Content starts

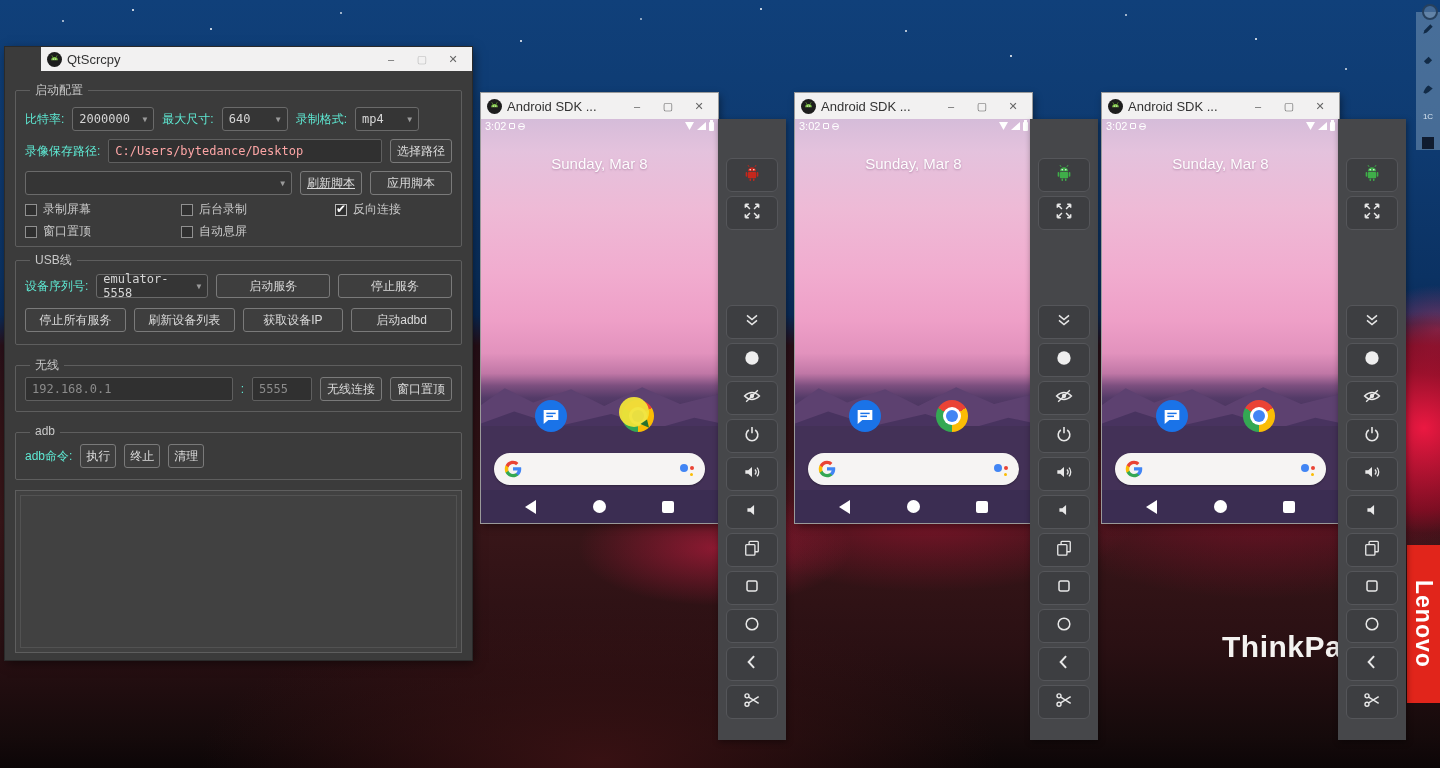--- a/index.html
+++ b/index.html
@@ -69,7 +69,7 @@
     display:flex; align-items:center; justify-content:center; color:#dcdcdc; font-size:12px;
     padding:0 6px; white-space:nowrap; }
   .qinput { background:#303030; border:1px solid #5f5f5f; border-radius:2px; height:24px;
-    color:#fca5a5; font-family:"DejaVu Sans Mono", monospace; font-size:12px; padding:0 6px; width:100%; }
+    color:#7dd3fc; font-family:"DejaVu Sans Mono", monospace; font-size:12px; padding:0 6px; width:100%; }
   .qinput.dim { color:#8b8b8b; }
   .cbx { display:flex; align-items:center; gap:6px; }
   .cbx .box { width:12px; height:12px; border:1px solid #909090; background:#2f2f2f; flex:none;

Content ends

Reply with the number of lines in the entries that hold the word "solid", and add no other words.

Result:
2